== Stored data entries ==
[Start of section]
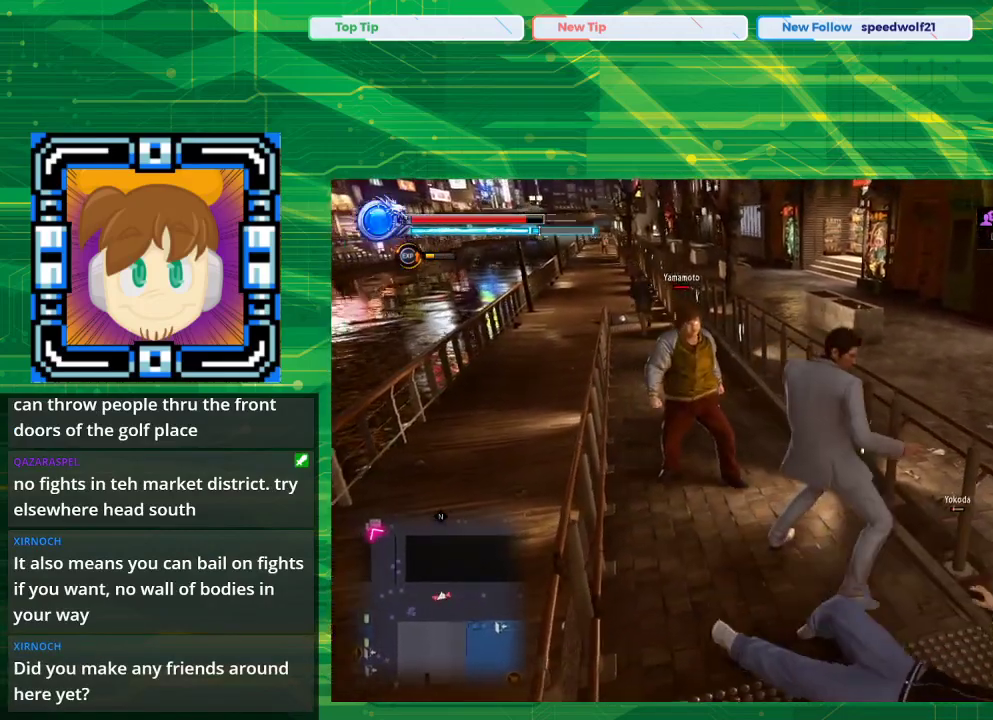
{"buttons": ["SQUARE"], "left_stick": "up-left", "right_stick": "center", "events": [[100, "left_stick", "up-left"], [450, "SQUARE", "down"]]}
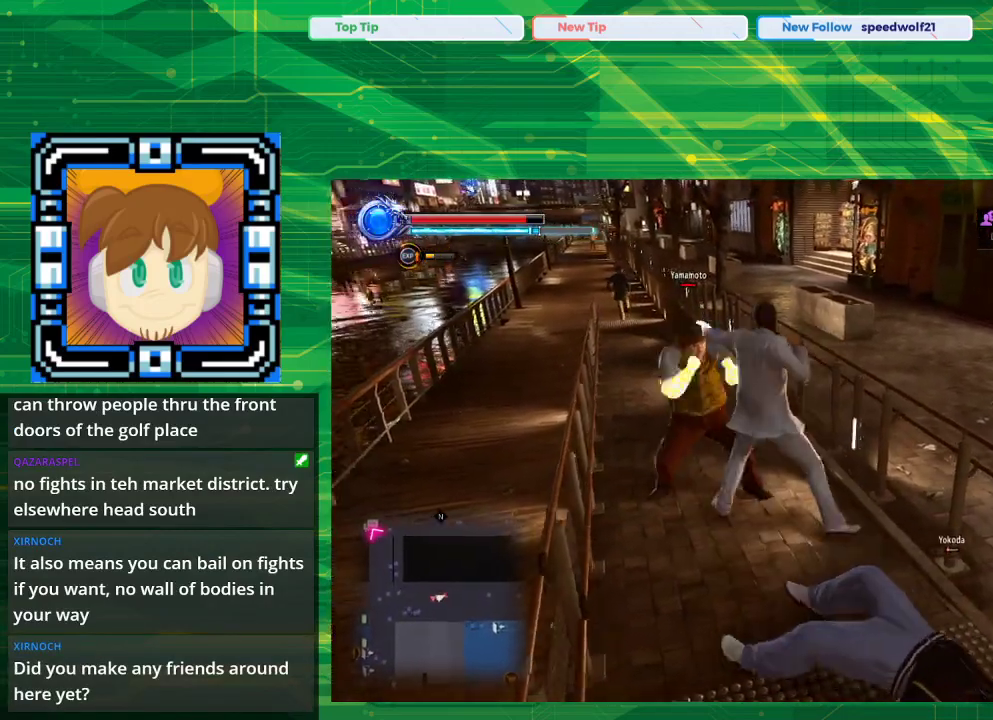
{"buttons": [], "left_stick": "up-left", "right_stick": "center", "events": [[50, "SQUARE", "up"], [283, "SQUARE", "down"], [433, "SQUARE", "up"]]}
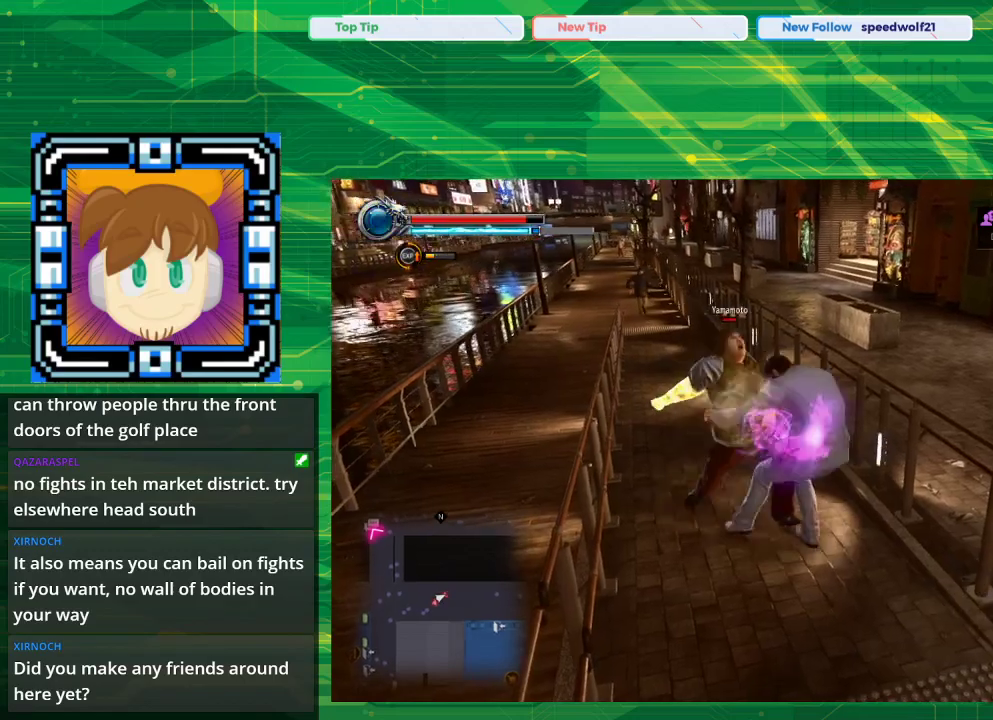
{"buttons": ["SQUARE"], "left_stick": "up-left", "right_stick": "center", "events": [[33, "SQUARE", "down"], [83, "SQUARE", "up"], [133, "left_stick", "center"], [400, "left_stick", "up-left"], [467, "SQUARE", "down"]]}
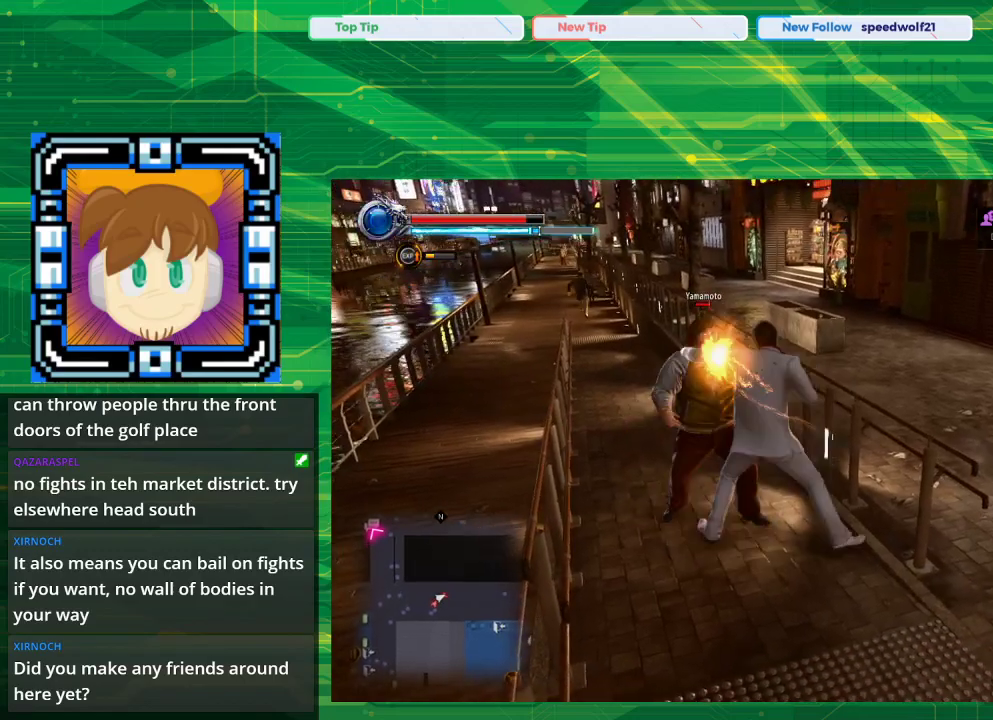
{"buttons": [], "left_stick": "up-left", "right_stick": "center", "events": [[100, "SQUARE", "up"], [267, "SQUARE", "down"], [467, "SQUARE", "up"]]}
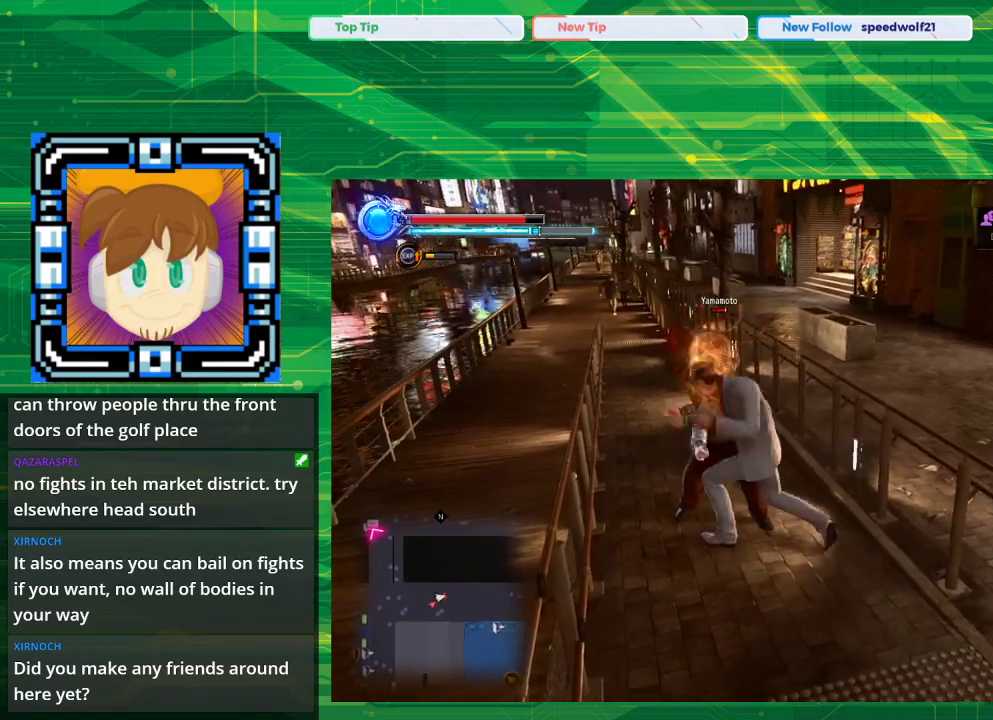
{"buttons": [], "left_stick": "up-left", "right_stick": "center", "events": [[167, "SQUARE", "down"], [250, "SQUARE", "up"]]}
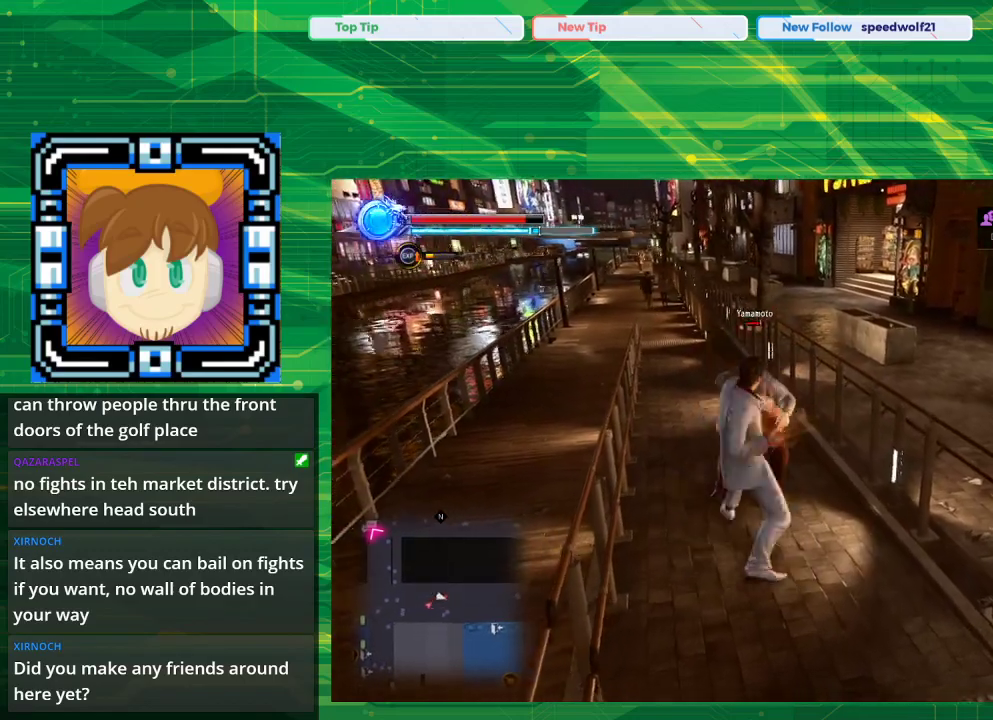
{"buttons": ["TRIANGLE"], "left_stick": "up", "right_stick": "center", "events": [[83, "SQUARE", "down"], [133, "SQUARE", "up"], [183, "left_stick", "up"], [317, "TRIANGLE", "down"]]}
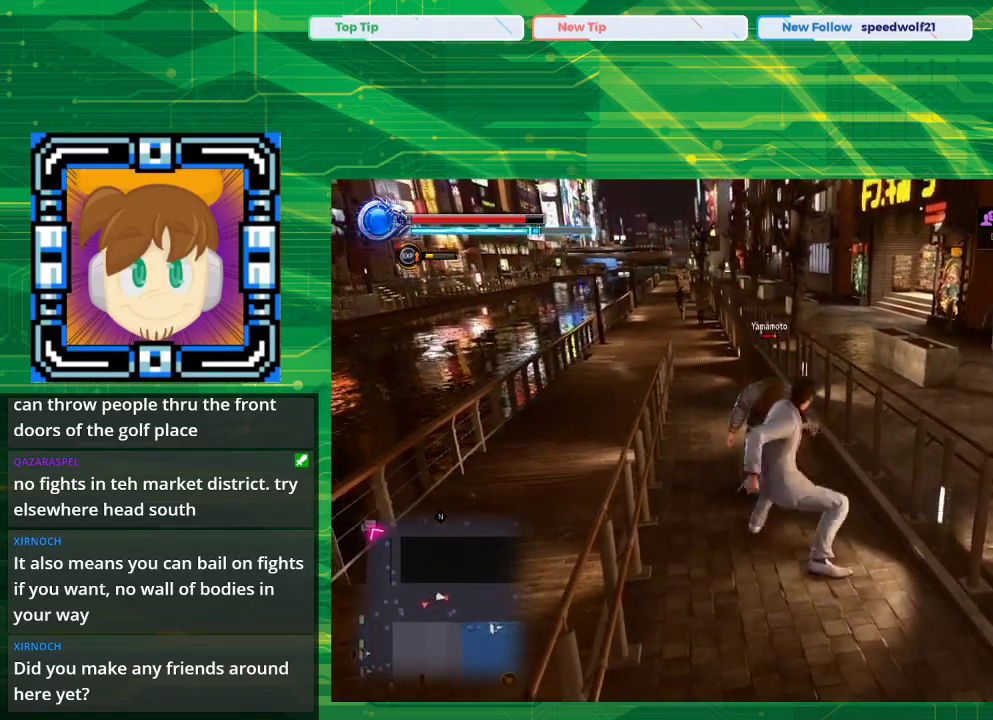
{"buttons": ["TRIANGLE"], "left_stick": "up", "right_stick": "center", "events": [[17, "TRIANGLE", "up"], [133, "TRIANGLE", "down"], [217, "TRIANGLE", "up"], [317, "TRIANGLE", "down"]]}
[End of section]
== Goal of the exercise ==
For the word "TRIANGLE", count the lines of the data that contain it and state only that count.

== Your solution ==
2